Castellini wants researchers to apply the workgroup’s findings to their methods and focus more on patients.
“Take your prototype out of the lab and bring it to the clinics where it can be tested in a quasi-real environment and on end users,” he said. “[There] is no point publishing papers in which you show that your approach goes 5% better when tested in your lab and on students/colleagues.”
He added, “We [at the DLR-German Aerospace Center] are just about to start testing our own system on an amputee [who] we recruited via a local orthopedic company.”
Pilarski said this has helped his research to better clarify the needs of prosthetic users.
“Because of the diversity of the reports and examples they shared with the workshop participants during the talks and following discussions, our group at the University of Alberta has been able to better focus our efforts on the most critical barriers to patient acceptance without getting distracted by less critical technical challenges,” he said.
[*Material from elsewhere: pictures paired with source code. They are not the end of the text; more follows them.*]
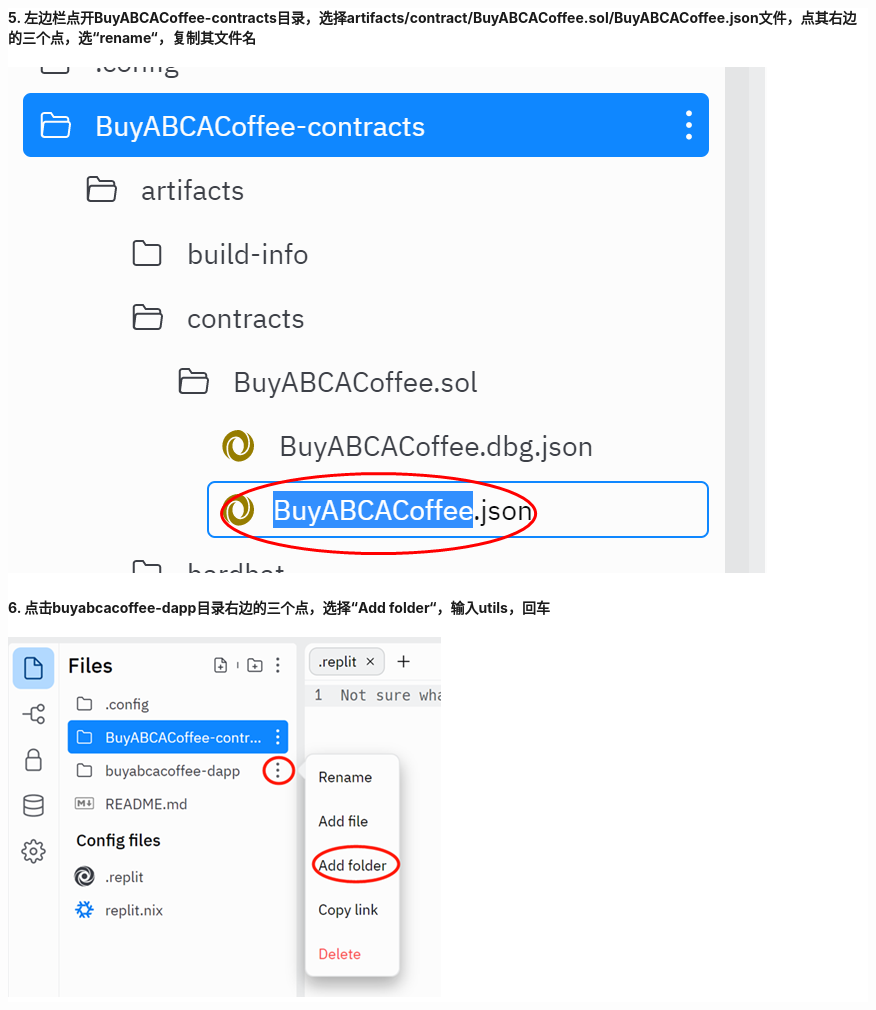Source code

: #### &#x20;       5. 左边栏点开BuyABCACoffee-contracts目录，选择artifacts/contract/BuyABCACoffee.sol/BuyABCACoffee.json文件，点其右边的三个点，选“rename“，复制其文件名

&#x20;                                      ![](<../.gitbook/assets/image (71).png>)

#### &#x20;       6. 点击buyabcacoffee-dapp目录右边的三个点，选择“Add folder“，输入utils，回车

&#x20;                                        ![](<../.gitbook/assets/image (59) (1).png>)
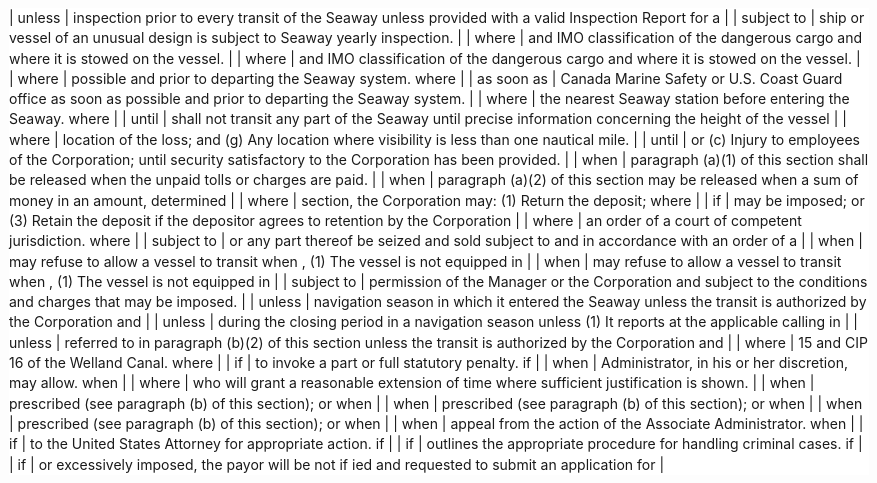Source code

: | unless         | inspection prior to every transit of the Seaway unless provided with a valid Inspection Report for a                                  |
| subject to     | ship or vessel of an unusual design is subject to  Seaway yearly inspection.                                                          |
| where          | and IMO classification of the dangerous cargo and where  it is stowed on the vessel.                                                  |
| where          | and IMO classification of the dangerous cargo and where  it is stowed on the vessel.                                                  |
| where          | possible and prior to departing the Seaway system. where                                                                              |
| as soon as     | Canada Marine Safety or U.S. Coast Guard office as soon as  possible and prior to departing the Seaway system.                        |
| where          | the nearest Seaway station before entering the Seaway. where                                                                          |
| until          | shall not transit any part of the Seaway until precise information concerning the height of the vessel                                |
| where          | location of the loss; and (g) Any location where  visibility is less than one nautical mile.                                          |
| until          | or (c) Injury to employees of the Corporation; until  security satisfactory to the Corporation has been provided.                     |
| when           | paragraph (a)(1) of this section shall be released when  the unpaid tolls or charges are paid.                                        |
| when           | paragraph (a)(2) of this section may be released when a sum of money in an amount, determined                                         |
| where          | section, the Corporation may: (1) Return the deposit; where                                                                           |
| if             | may be imposed; or (3) Retain the deposit if the depositor agrees to retention by the Corporation                                     |
| where          | an order of a court of competent jurisdiction. where                                                                                  |
| subject to     | or any part thereof be seized and sold subject to and in accordance with an order of a                                                |
| when           | may refuse to allow a vessel to transit when , (1) The vessel is not equipped in                                                      |
| when           | may refuse to allow a vessel to transit when , (1) The vessel is not equipped in                                                      |
| subject to     | permission of the Manager or the Corporation and subject to  the conditions and charges that may be imposed.                          |
| unless         | navigation season in which it entered the Seaway unless the transit is authorized by the Corporation and                              |
| unless         | during the closing period in a navigation season unless (1) It reports at the applicable calling in                                   |
| unless         | referred to in paragraph (b)(2) of this section unless the transit is authorized by the Corporation and                               |
| where          | 15 and CIP 16 of the Welland Canal. where                                                                                             |
| if             | to invoke a part or full statutory penalty. if                                                                                        |
| when           | Administrator, in his or her discretion, may allow. when                                                                              |
| where          | who will grant a reasonable extension of time where  sufficient justification is shown.                                               |
| when           | prescribed (see paragraph (b) of this section); or when                                                                               |
| when           | prescribed (see paragraph (b) of this section); or when                                                                               |
| when           | prescribed (see paragraph (b) of this section); or when                                                                               |
| when           | appeal from the action of the Associate Administrator. when                                                                           |
| if             | to the United States Attorney for appropriate action. if                                                                              |
| if             | outlines the appropriate procedure for handling criminal cases. if                                                                    |
| if             | or excessively imposed, the payor will be not if ied and requested to submit an application for                                       |
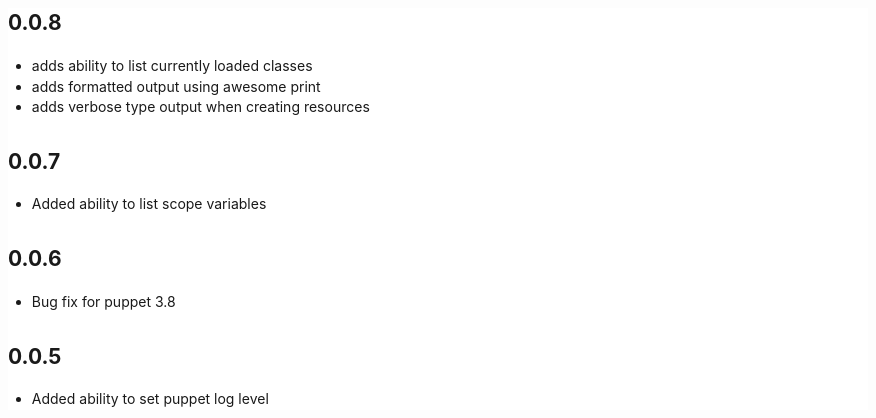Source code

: ## 0.0.8

- adds ability to list currently loaded classes
- adds formatted output using awesome print
- adds verbose type output when creating resources

## 0.0.7

- Added ability to list scope variables

## 0.0.6

- Bug fix for puppet 3.8

## 0.0.5

- Added ability to set puppet log level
Wininger said he has used the PMI workgroup as a springboard to launch a new research interest in device embodiment; in 2013, he began work on the Hartford Hand, an upper limb prosthesis design to enhance patient satisfaction. While the Hand is still in the prototype stage, students in Wininger’s lab at the University of Hartford are working on the development and pilot testing.
“Some of the things we talked about in these workshops directly led to our next innovations in the lab,” he said.
A new position document is under development, following the 2015 workshop. However, unlike the 2014 publication, which reflected contributions only from those in attendance at the 2013 meeting, the new document will invite submissions from all those with an interest in PMI technology and philosophies. The group opened to submissions in December and has a target publication of late summer, 2016, also in Frontiers in Neurorobotics. The group hopes that the open call for papers will bring even more members to the group.
“We want to get as many people involved as can be — specifically, we are looking for clinicians to join our cause because we are a bunch of engineers for the most part,” Wininger said, adding, “We are actively interested in getting the conversation to be broader and more widely disseminated.”
Phillips said he hopes to see more clinicians join him in lending a voice to the future of PMIs. Participation in workgroups allows clinicians to get a glimpse at upcoming innovations and helps them prepare to incorporate new technologies.
“Clinicians and users tend to think broadly about all the things they want a device to do, [while] researchers tend to focus more narrowly on a specific element they are advancing. The clinician helps drive home the practicality of the idea, and make researchers aware of conflicting requirements of daily use,” Phillips said. “I work both in research and clinical [practice] because I believe that the clinical requirements are often overlooked by researchers. I try to be that bridge in my work every day.”
Updates on the group’s research and upcoming workshops will be posted at http://pnsinterfaces.wordpress.com. – by Amanda Alexander
- Castellini C, et al. Front Neurorobot. 2014;doi:10.3389/fnbot.2014.00022.
Disclosures: Artemiadis, Castellini, Phillips, Pilarski and Wininger report no relevant financial disclosures.